### EXERCISE PROMPT
From the line containing "БЕССМЕРТНАЯ ГВАРДИЯ ©" down to the last line of the listing, quote everything word for word, and nothing else, keeping pictures out.

BEGIN RECORDS FOR THE TASK

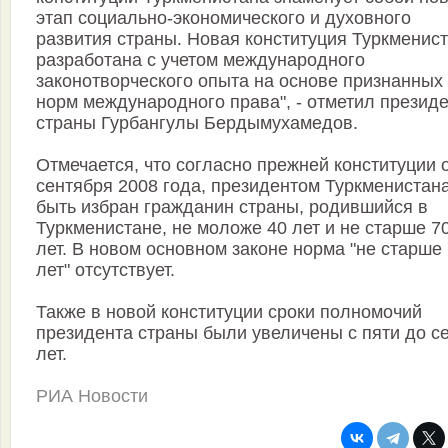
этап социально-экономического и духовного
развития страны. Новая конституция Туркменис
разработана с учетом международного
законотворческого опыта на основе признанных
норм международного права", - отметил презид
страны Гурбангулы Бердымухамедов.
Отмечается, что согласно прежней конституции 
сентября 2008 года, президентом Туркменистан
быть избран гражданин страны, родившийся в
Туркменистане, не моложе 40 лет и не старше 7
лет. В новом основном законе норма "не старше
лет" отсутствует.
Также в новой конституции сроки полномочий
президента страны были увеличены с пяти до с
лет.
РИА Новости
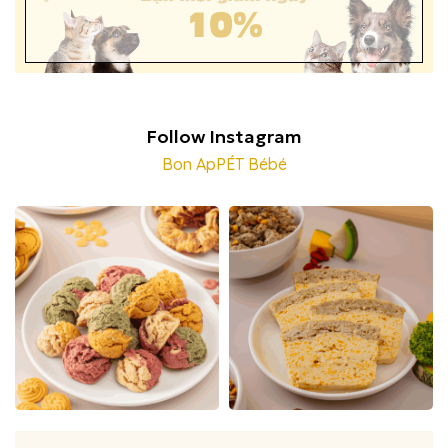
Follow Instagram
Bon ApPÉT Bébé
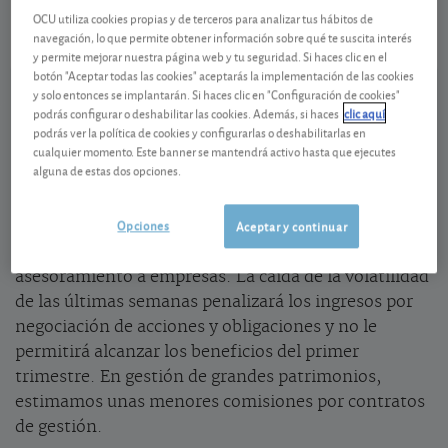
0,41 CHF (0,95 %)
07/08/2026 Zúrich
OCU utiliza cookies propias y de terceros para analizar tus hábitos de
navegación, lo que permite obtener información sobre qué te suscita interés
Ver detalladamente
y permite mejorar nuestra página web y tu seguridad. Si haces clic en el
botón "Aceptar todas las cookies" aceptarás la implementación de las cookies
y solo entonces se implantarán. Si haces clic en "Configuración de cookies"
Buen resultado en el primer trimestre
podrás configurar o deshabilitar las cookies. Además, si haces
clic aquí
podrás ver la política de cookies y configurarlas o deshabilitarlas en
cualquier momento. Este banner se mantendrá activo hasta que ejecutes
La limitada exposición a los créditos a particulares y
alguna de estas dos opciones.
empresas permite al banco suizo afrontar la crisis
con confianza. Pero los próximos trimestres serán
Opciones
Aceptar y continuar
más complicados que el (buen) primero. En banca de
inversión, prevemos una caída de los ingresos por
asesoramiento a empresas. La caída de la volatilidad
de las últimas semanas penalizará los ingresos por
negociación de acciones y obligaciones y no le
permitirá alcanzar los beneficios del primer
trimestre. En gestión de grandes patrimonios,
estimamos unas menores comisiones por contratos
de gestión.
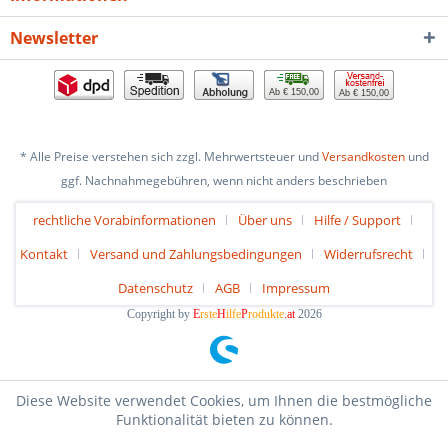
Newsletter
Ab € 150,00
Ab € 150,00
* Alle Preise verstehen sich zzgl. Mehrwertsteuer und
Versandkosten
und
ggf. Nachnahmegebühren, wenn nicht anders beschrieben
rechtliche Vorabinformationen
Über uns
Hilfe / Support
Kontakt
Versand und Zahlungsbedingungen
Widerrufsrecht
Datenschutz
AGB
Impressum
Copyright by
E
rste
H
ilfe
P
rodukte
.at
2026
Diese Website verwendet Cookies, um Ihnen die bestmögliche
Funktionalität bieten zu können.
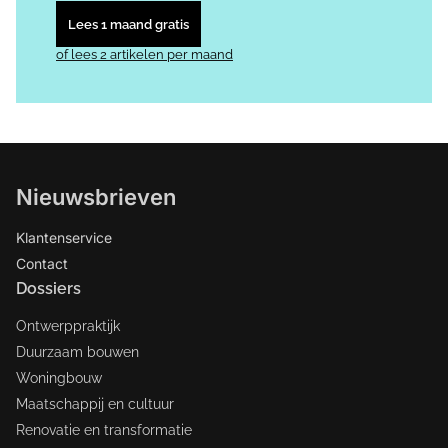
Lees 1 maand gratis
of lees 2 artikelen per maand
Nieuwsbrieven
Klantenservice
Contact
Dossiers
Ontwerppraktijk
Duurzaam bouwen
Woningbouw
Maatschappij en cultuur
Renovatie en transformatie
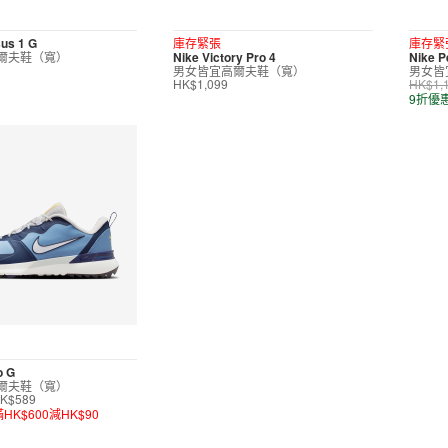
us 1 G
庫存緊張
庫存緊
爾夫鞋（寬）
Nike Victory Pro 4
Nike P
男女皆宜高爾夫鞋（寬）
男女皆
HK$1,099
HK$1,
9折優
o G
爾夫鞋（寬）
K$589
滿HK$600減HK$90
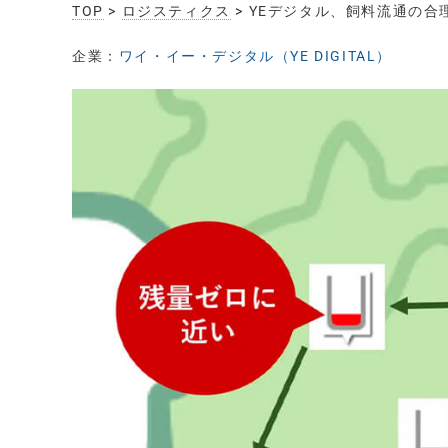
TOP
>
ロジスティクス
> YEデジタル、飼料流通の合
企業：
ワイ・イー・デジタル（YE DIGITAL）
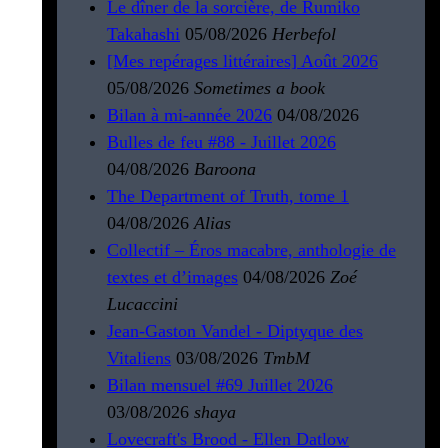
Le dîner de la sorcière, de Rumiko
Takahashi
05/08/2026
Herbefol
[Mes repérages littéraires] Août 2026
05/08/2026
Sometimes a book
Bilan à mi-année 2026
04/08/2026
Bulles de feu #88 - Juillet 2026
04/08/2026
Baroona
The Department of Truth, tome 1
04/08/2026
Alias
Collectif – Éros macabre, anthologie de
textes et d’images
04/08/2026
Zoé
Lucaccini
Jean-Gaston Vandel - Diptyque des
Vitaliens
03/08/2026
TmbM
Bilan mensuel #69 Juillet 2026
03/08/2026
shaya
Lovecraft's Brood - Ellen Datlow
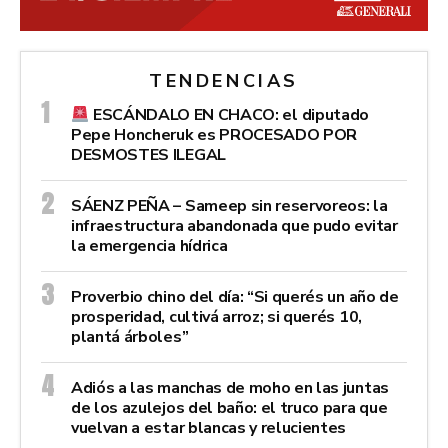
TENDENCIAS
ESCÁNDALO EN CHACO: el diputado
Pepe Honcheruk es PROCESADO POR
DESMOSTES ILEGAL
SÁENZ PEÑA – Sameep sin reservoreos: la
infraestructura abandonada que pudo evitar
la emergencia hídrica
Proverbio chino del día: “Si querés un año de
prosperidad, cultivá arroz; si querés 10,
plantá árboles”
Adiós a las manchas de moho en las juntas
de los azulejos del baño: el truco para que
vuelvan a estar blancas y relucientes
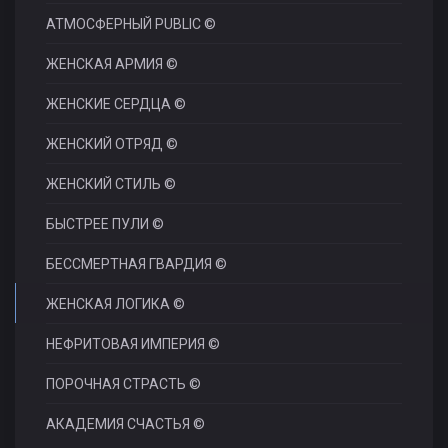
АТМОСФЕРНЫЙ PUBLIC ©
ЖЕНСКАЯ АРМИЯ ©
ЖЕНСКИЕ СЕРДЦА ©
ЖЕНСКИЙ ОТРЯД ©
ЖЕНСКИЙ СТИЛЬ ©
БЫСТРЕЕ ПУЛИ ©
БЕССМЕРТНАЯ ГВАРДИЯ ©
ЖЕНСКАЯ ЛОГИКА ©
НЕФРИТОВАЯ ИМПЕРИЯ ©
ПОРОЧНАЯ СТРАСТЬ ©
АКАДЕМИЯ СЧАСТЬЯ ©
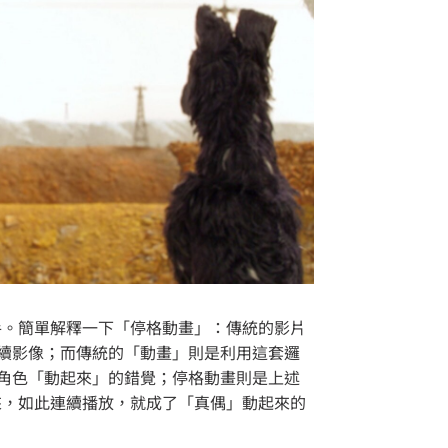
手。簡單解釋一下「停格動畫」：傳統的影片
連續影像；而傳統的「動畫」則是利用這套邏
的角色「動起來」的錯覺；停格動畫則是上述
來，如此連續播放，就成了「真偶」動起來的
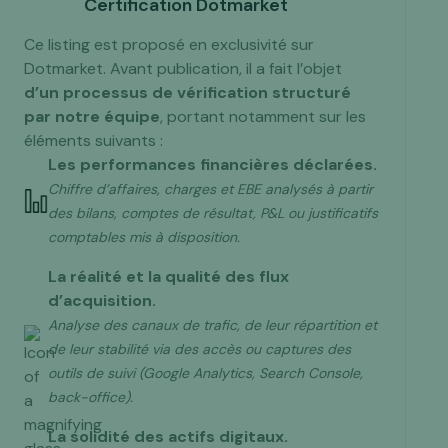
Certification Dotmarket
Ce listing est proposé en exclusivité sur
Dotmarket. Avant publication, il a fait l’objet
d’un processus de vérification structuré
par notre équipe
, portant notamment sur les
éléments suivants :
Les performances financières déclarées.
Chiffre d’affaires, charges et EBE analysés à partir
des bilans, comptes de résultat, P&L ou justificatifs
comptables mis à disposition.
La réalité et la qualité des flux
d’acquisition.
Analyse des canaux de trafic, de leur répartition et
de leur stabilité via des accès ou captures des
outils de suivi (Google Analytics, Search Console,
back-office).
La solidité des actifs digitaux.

END RECORDS FOR THE TASK

### ANSWER SECTION
БЕССМЕРТНАЯ ГВАРДИЯ ©
ЖЕНСКАЯ ЛОГИКА ©
НЕФРИТОВАЯ ИМПЕРИЯ ©
ПОРОЧНАЯ СТРАСТЬ ©
АКАДЕМИЯ СЧАСТЬЯ ©
手。簡單解釋一下「停格動畫」：傳統的影片
連續影像；而傳統的「動畫」則是利用這套邏
的角色「動起來」的錯覺；停格動畫則是上述
來，如此連續播放，就成了「真偶」動起來的
Certification Dotmarket
Ce listing est proposé en exclusivité sur
Dotmarket. Avant publication, il a fait l’objet
d’un processus de vérification structuré
par notre équipe
, portant notamment sur les
éléments suivants :
Les performances financières déclarées.
Chiffre d’affaires, charges et EBE analysés à partir
des bilans, comptes de résultat, P&L ou justificatifs
comptables mis à disposition.
La réalité et la qualité des flux
d’acquisition.
Analyse des canaux de trafic, de leur répartition et
de leur stabilité via des accès ou captures des
outils de suivi (Google Analytics, Search Console,
back-office).
La solidité des actifs digitaux.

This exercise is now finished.